Seasonality Patterns of E-mini S&P 500 Index Futures
Seasonality is the analysis of historical price patterns throughout the year. The current E-mini S&P futures seasonality 15-year pattern (in black below) typically sees higher prices from the end of January through the end of April, then lower prices through the end of June. Prices tend to rally in July, with lower prices typically seen in August and September, then higher prices staying through the rest of the year. (Figure 2)
It is important to note that seasonality is a general guideline for possible trends and not a measure of magnitude. Trends can vary significantly from year to year.
CFTC Commitment of Traders (COT) Report for E-mini S&P Index Futures
The Commodity Futures Trading Commission (CFTC) requires all large traders to report their open futures positions every week, which the CFTC then publishes in the COT report. Below is the COT indicator and data for E-mini S&P Index futures available on the NinjaTrader platform, which shows the net position for each group of traders (Figure 3). Read more about what the COT report is here.
Typically, the commercial traders (in blue below) are both hedging and speculating on the price of E-mini S&P futures to better control risk and lock in profits on both long and short positions. When commercial traders get more net short, prices tend to rise; when they get more net long, prices tend to fall.
What Affects the Intraday Price of E-mini S&P Futures?
The intraday price of E-mini S&P futures can fluctuate greatly based on news reports, trader sentiment, and the fundamental factors noted above. But in today's uniquely dynamic futures markets, it’s also important to consider the influence that technology has on stock market prices. Algorithmic trading is becoming a significant portion of trading volume, which can see many trades occur in a short period of time, moving the market and increasing volatility.
Using Technical Analysis to Trade E-mini S&P 500 Futures
In addition to fundamental analysis, most traders also use technical analysis to help determine entry and exit points.
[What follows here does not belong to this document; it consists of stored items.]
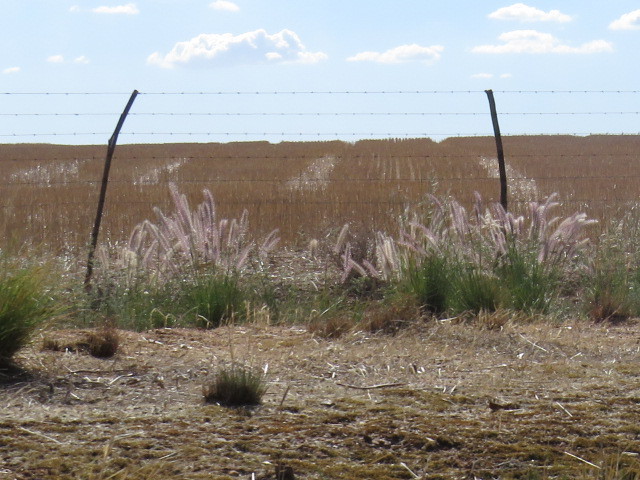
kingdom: Plantae
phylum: Tracheophyta
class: Liliopsida
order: Poales
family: Poaceae
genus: Cenchrus
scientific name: Cenchrus setaceus
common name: Crimson fountaingrass
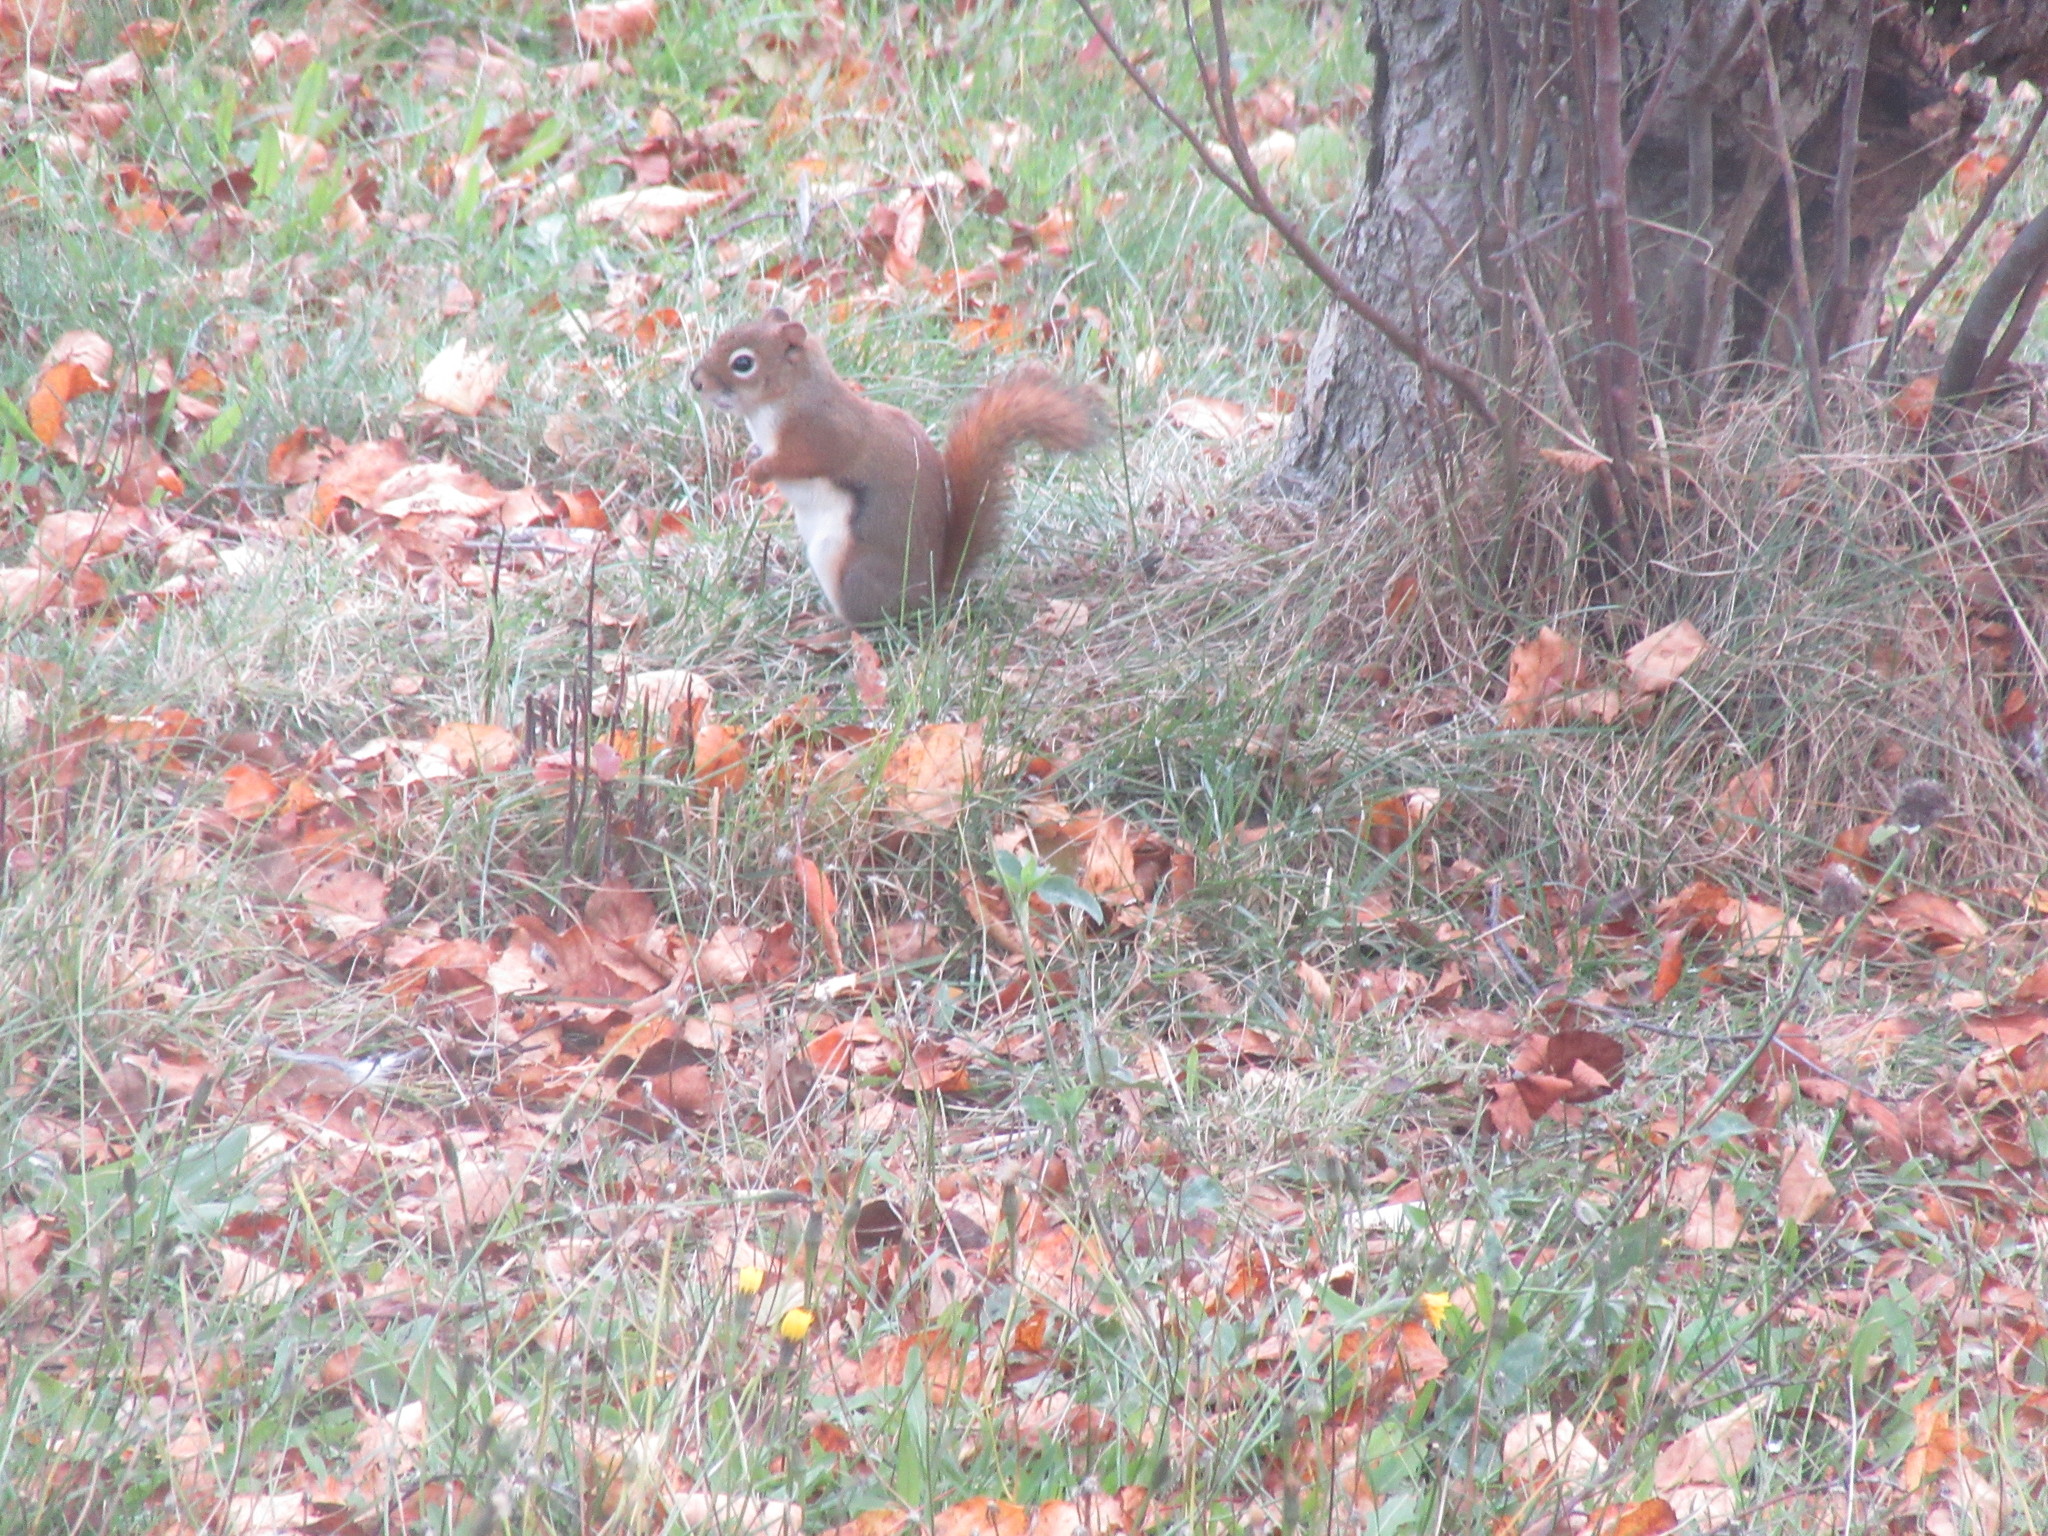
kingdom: Animalia
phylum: Chordata
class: Mammalia
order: Rodentia
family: Sciuridae
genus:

Technical indicators can be used on price charts to help analyze price trends and identify chart patterns and key trading levels.
There are several futures-centric indicators popular with traders, including Floor Trader Pivots, Commodity Channel Index (CCI), Ichimoku Cloud, and NinjaTrader Order Flow Volume Profile. Indicators like moving averages and trendlines can help determine trend direction, while indicators like Stochastic and Bollinger Bands can help traders identify reversals in the trend.
Take Your Futures Trading to the Next Level With These E-mini S&P Futures Analysis Skills
We’ve covered a fundamental analysis of E-mini S&P Index futures, which are available as both standard and micro-sized contracts. Every trader has their own approach to market analysis, combining both fundamental and technical analysis into a trading plan to help make more consistent trading decisions.
E-mini S&P futures, like many futures markets, are often news-driven, especially intraday as market trends can turn on a dime. When key economic reports are scheduled to be released, it’s important to be more diligent with open positions and watch over your orders and positions with more aggressive risk management. Determining when to get in and out of an E-mini S&P futures position is only part of a comprehensive trading plan that includes trade sizing, risk management, and setting goals and objectives for your overall trading.